Dataset entries:
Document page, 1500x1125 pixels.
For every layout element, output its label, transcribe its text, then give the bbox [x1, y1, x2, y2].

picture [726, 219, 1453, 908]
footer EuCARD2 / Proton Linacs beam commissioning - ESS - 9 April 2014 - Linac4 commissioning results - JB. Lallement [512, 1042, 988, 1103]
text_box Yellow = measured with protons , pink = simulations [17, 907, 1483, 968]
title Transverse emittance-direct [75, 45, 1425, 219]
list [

- [THE TASK]: Give back, unchanged, the line that holds "For every layout" along with all lines after it through the last line above.

- [SOLUTION TO THIS EXERCISE]:
For every layout element, output its label, transcribe its text, then give the bbox [x1, y1, x2, y2].

picture [726, 219, 1453, 908]
footer EuCARD2 / Proton Linacs beam commissioning - ESS - 9 April 2014 - Linac4 commissioning results - JB. Lallement [512, 1042, 988, 1103]
text_box Yellow = measured with protons , pink = simulations [17, 907, 1483, 968]
title Transverse emittance-direct [75, 45, 1425, 219]
list [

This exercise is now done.